Александр Панчин – кандидат биологических наук, старший научный сотрудник Института проблем передачи информации Российской академии наук, популяризатор науки.
— Поговорим об организации науки в России. Многие ученые говорят о том, что научная деятельность свелась к написанию множества статей в конкретных журналах. Вы как ученый заметили эту тенденцию?
— У этой медали две стороны — одна хорошая, одна плохая. Идея о том, что ученые должны публиковаться в международных журналах — правильная. Ведь какой смысл в научной работе, если о ней никто не узнает? К тому же большая часть научных исследований финансируется за счет государства. И общество, и, в большей степени, другие ученые должны знать об исследованиях и полученных результатах.
Действительно, существует некая градация качества научных журналов. Есть ряд научных журналов с хорошей репутацией. И конечно, откровенную ерунду они публиковать не будут. При этом любой журнал можно ввести в заблуждение, сфальсифицировав некоторые данные. Но, как правило, в качественных журналах налажена система рецензирования. Мы можем быть уверены в том, что статью рассмотрят компетентные редакторы, несколько специалистов из конкретной области. Именно поэтому, такие журналы активно читают ученые со всего мира, а статьи чаще цитируются, что говорит о том, что они кого-то заинтересовали, что кто-то пытался учесть полученные результаты в своей работе.
Очевидный минус вытекает из того, что показатели цитируемости ученого определяют уровень его финансирования. Ученые — тоже люди, и не все из них добросовестные. При этом в России особенно заметен кризис репутации. Есть люди, которые списывают диссертации, или те, кто подделывают публикации, занимаясь откровенным плагиатом.
В прошлом году, например, мы стали свидетелями громкой истории про 869 отозванных статей. В некоторых из них название препарата, прошедшего клинические исследования, было заменено на другое, при этом все данные оставались прежними. То есть речь идет не только об академически вредных статьях, повышающих индекс Хирша недобросовестного ученого, но и о статьях, несущих реальную угрозу обществу. Врачи, например, рекомендуя тот или иной препарат, могут даже не знать, что результаты исследования сфабрикованы.

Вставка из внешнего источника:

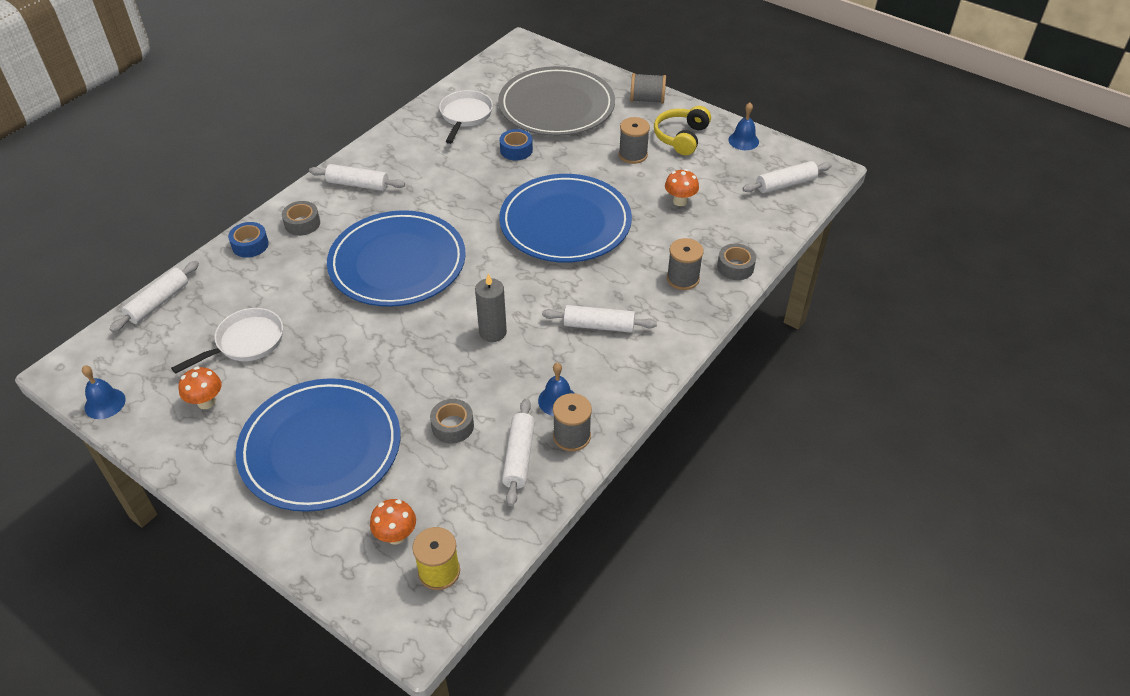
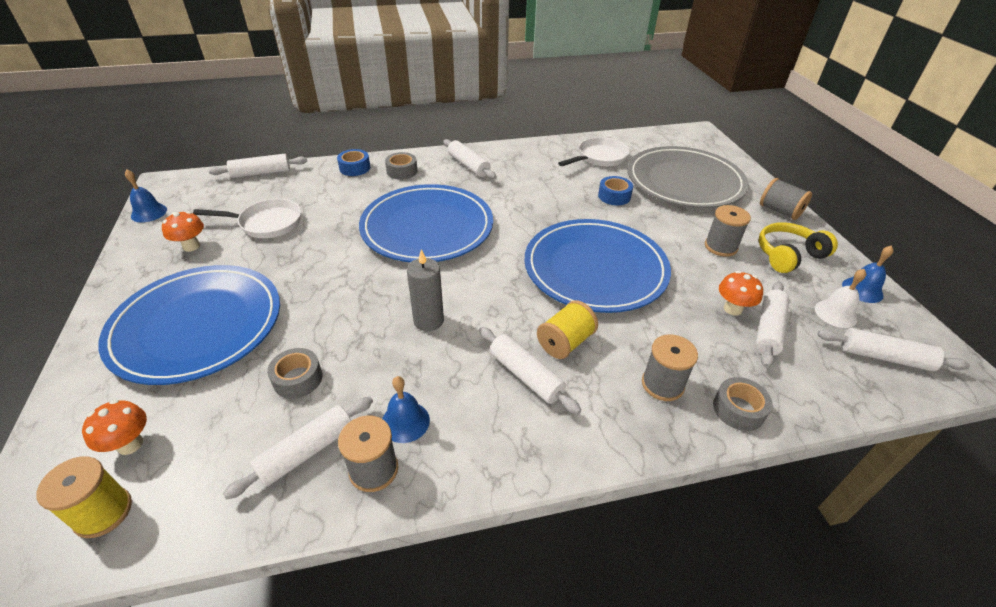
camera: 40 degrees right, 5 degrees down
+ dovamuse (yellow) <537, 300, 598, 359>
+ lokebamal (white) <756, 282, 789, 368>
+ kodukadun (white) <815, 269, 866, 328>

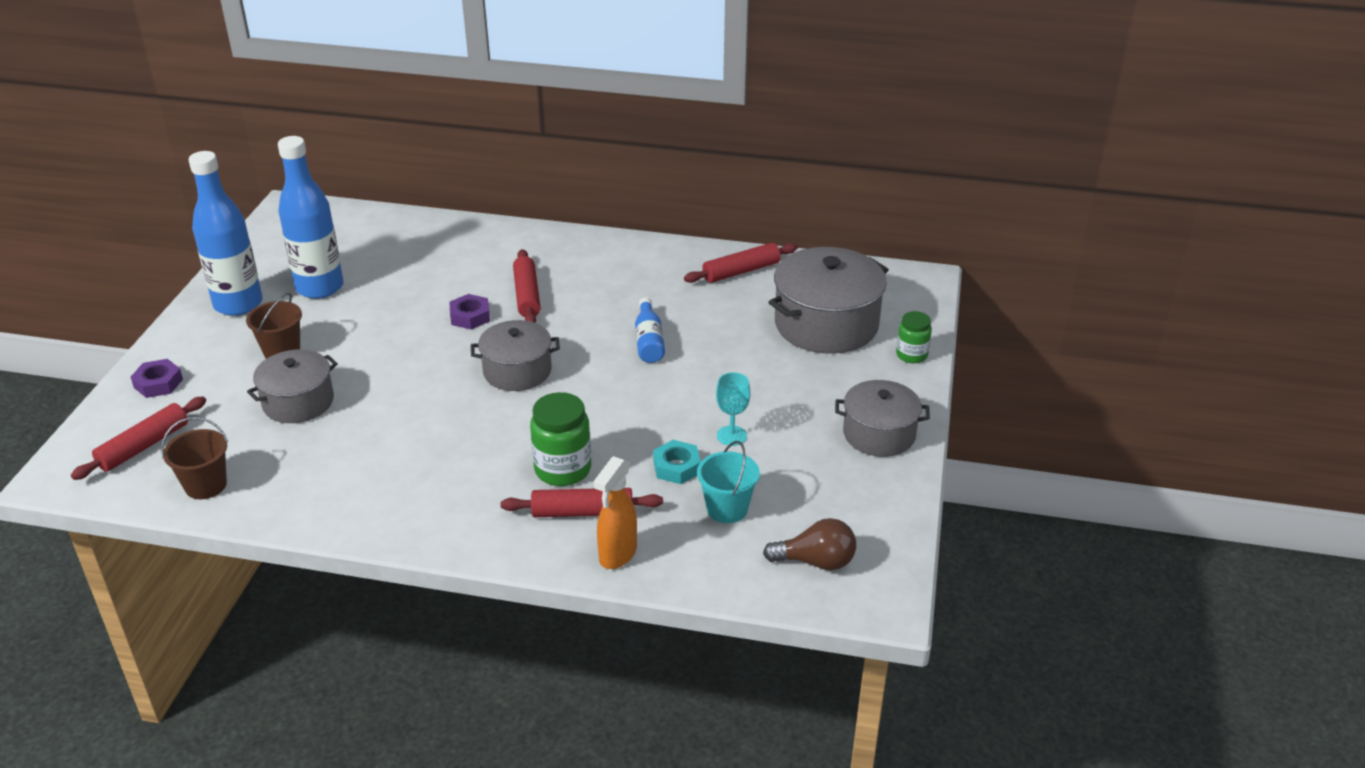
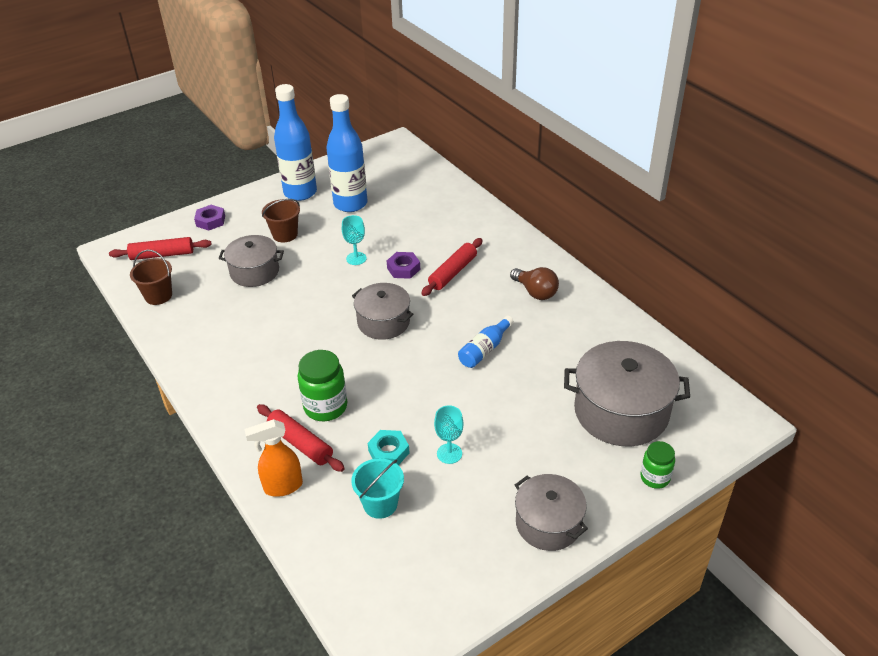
camera: 45 degrees right, 5 degrees up
- lokebamal (red) <684, 243, 798, 283>
+ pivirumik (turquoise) <342, 215, 366, 265>
~ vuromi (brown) <763, 518, 856, 570> to <510, 267, 559, 300>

Я считаю, что наука должна быть международной, а ученые должны публиковать свои статьи в международных рецензируемых журналах. Нет статей — не о чем говорить. Но наличие статей не всегда является гарантом качества научных исследований. Поэтому при определении финансирования нужна качественная независимая экспертиза. Только так можно бороться с эксплуатацией наукометрии в целях наживы.
— Как вы оцениваете деятельность Комиссии по противодействию фальсификации научных исследований?

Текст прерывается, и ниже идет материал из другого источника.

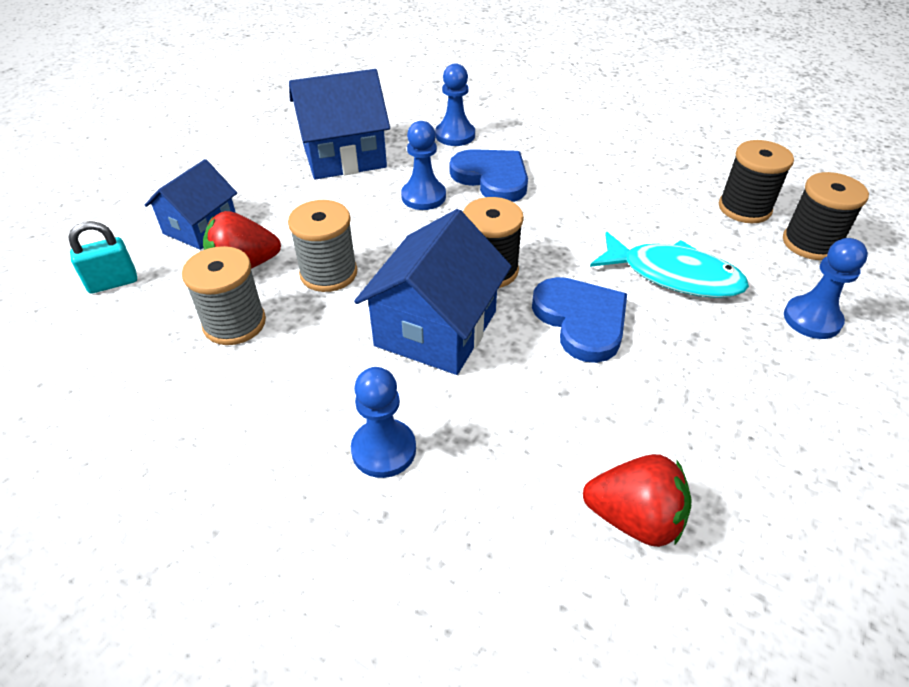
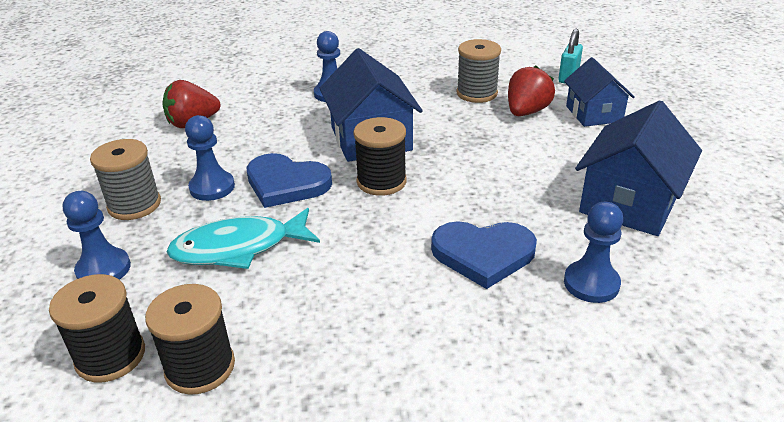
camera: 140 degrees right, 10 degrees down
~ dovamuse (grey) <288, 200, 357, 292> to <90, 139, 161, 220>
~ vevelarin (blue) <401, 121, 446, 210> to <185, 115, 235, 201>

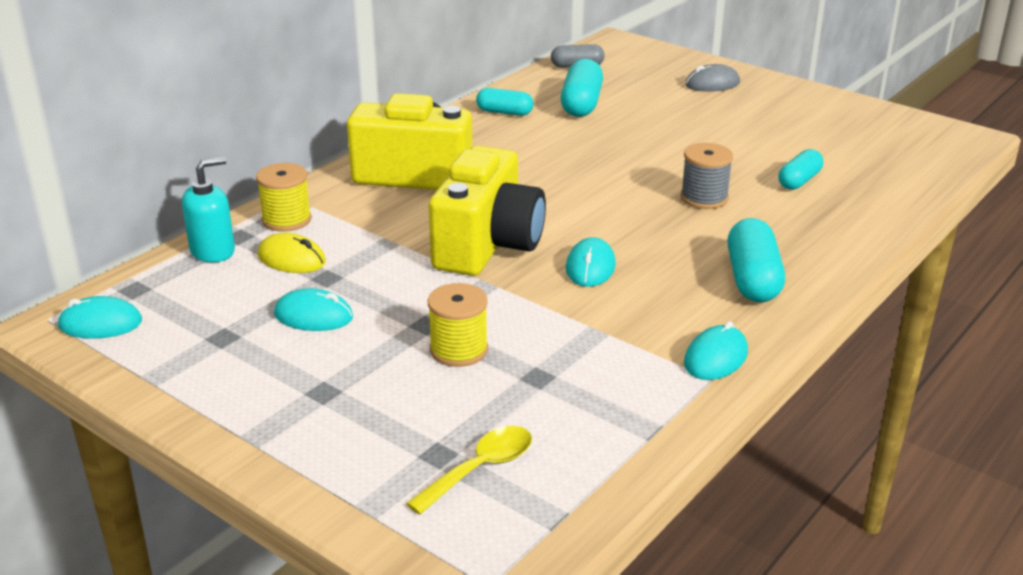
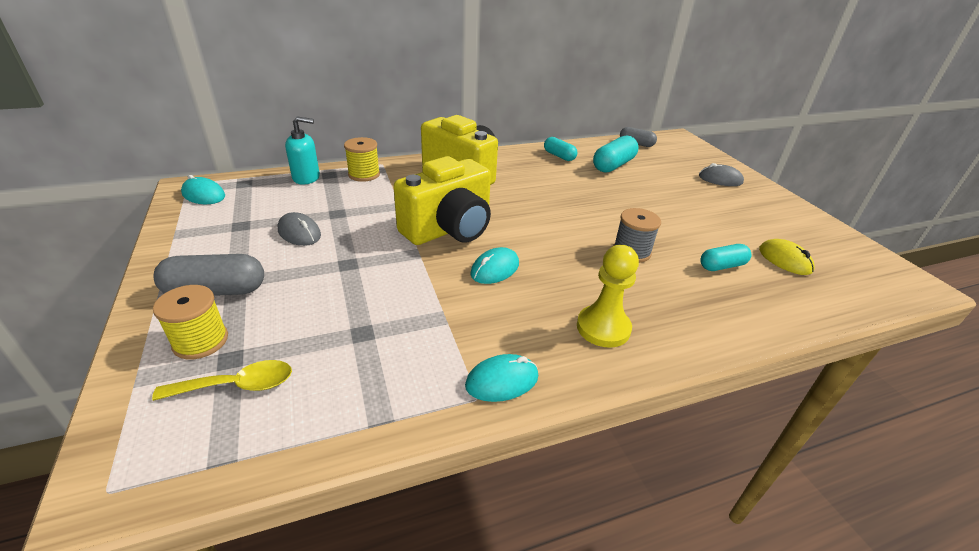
camera: 30 degrees right, 5 degrees up
+ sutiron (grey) <154, 254, 264, 296>
~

— Я как член сестринской Комиссии по борьбе с лженаукой высоко оцениваю деятельность своих коллег. Масштаб работы, которую они проделали — беспрецедентен. Конечно, встречаются критики. Но, как правило, это и есть те самые люди, которые списывали диссертации или участвовали в процедуре защиты списанных диссертаций, те, чьи интересы страдают от борьбы с некачественной наукой.
Интересно то, как они пытаются исказить ситуацию, говоря о попытке дискредитировать российскую науку. Но это не так. Это попытка очистить российскую науку от тех, кто ее дискредитирует. Дискредитируют науку не те, кто выявляет плагиат, а те, кто им занимается. Дискредитируют науку не те, кто находит фальшивые статьи, а те, кто фальсифицирует эти статьи. Не те, кто вводит наукометрию, а те, кто накручивает индексы цитируемости. Именно поэтому деятельность комиссии важна.
Когда она появилась, я не совсем понимал для чего необходимо это разделение. Сейчас стало ясно, что проблема фальсификации науки — это отдельная область со своими методами выявления, в том числе плагиата. Плагиат не считается лженаукой. Хотя до сих пор ведутся терминологические споры о том, что собой представляет лженаука. Распространенное определение рассматривает лженауку как имитацию научной деятельности. Тогда можно сказать, что плагиат — это лженаука. Но мне кажется, что все же, это немного разные вещи. Одно дело, когда люди искренне верят в астрологию и рассказывают вам о положении Плутона, влияющего на карьеру, а другое — когда кто-то внутри академического сообщества подделывает данные.
— Почему в современном мире, в котором информация доступна 24/7, до сих пор есть люди, которые верят в псевдонаучные теории и мифы?
— Есть хорошая метафора, иллюстрирующая эту проблему. Как биологический вирус использует уязвимость человеческих клеток, так и вирусные идеи используют некую уязвимость человеческого разума.
Например, почему популярна альтернативная медицина? Люди рассуждают так: мне было плохо, поэтому я принял Х (в качестве Х может быть все что угодно — гомеопатия, уринотерапия, квантовая медицина, целительство и т.д.) и мне стало лучше. Есть замечательное исследование, показывающее, чем этот аргумент плох.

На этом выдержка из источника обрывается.